I spent much energy and thought on how my life could be better. At some points I thought it would be better if I had more of this or that. Then at other times I was sure if I had less ..less stuff, less responsibilities, less thinking, less time to get it all done in what was left of my life. When I became part of the world changing due to a repetition of something the past world before my time had already experienced , and (was yet again being given another opportunity to become willing to do a re-set) I thought just maybe I needed to be doing my life differently. I kept hearing in my mind: STOP trying to figure it out. STOP judging the outcome. STOP needing to know how it or anyone will turn out, act, cope, or look while experiencing this game called life.
When businesses closed and the world slowed to a crawl I had a choice as did everyone…slip into complete anxiety and fear or glide into stillness and reflection. I did the former first but only for a little while. Stillness in nature invited me to join Her on a new adventure. Being in quietude for hours and days at a time with Nature was quite different. I want you to Know that I had been meditating for a few decades, hanging out in woods and forests, went on personal retreats yearly, and had journaled since I was 7 years old. This, though was different. I asked myself what if this re-set was just about my discovering I could live an amazing life without needing a book or the rules and steps to do so? Where did that idea come from anyway and what did it matter in the first place?

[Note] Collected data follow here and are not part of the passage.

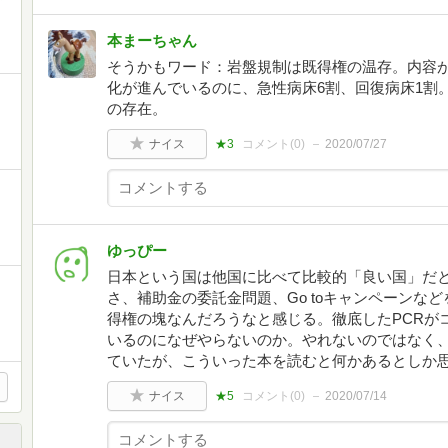
本まーちゃん
そうかもワード：岩盤規制は既得権の温存。内容
化が進んでいるのに、急性病床6割、回復病床1割
の存在。
ナイス
★3
コメント(
0
)
2020/07/27
ゆっぴー
日本という国は他国に比べて比較的「良い国」だ
さ、補助金の委託金問題、Go toキャンペーンな
得権の塊なんだろうなと感じる。徹底したPCRが
いるのになぜやらないのか。やれないのではなく
ていたが、こういった本を読むと何かあるとしか
ナイス
★5
コメント(
0
)
2020/07/14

One solution which has been present in my life as long I can remember is what I call probing. I probe by asking myself questions. The question that helps me the most is this one: What brings me the most joy and what am I passionate about? Easy, peasy: It is creativity. When I am not being creative I feel like one of the un-dead zombies. Way back in the sixties people talked about creative visualization. I remembered if I could create in my mind and picture myself actually bringing to life situations using my imagination, I always felt better. I did this as a kid lying in the grass on my back talking to clouds and trees, creating little beings or big ones out of shadows. I today call this magic. Creativity opens our minds, solves problems, and puts us right in the center of living in the present moment!
My next probe came out of magical creativity. I asked myself what if there were no limits to what I could create, and furthermore, what if I began creating this magical life without boundaries and did not care who judged me for doing it? One of the fears I had carried around since childhood was a fear that people judged me because they did not approve of not only my magical creations but did not approve of my choices and basically did not approve of who I was! Once I really got this in a midnight light bulb moment, I began surrendering …I surrendered in bits and pieces the need to know what people were going to think about me (and of course most kept that judgment to themselves …and perhaps I would not have even known how I was being judged if it had not been for the fact that my creativity was sandwiched in between my strong intuition !) My intuition blasted out to me who the judgers were. For a while this brought up my being uncomfortable in my own skin. I did not want to believe The Who that was shown to me. You see, though, my love and passion for creativity by now had bled into every area of my life, and the need to be creative became stronger than allowing those judging me based on their unresolved inner self conflicts which were being projected onto me! I was now seeing the inequality of different relationships . It was not that I was mad or even disappointed with those I had tolerated . I was just over it. I walked away from many. I knew I could create equal areas in all my life..not just in a few areas! Then the big news awakened me and made my heart sing loudly upon the realization. Knowing what I loved (creative magic) had led me down a pathway I never knew was possible. New partnerships and friendships emerged.
Magic happens to those who believe in it. Way back when I was only using my imagination to create beings from shadows I was being led to embrace a new way of living, a new way of being. When we set the intention (and intention I believe is 99.9% of manifestations) to live an amazing life, and we focus on that repeatedly( even in spite of fears swirling around in our bellies) the Universe will match us, and our internal intentions become external truths.
I ask you now Do you want to live an amazing life? What makes your heart sing and are you willing to do that thing 24/7 ? Try it for one week and see what happens. What do you have to lose?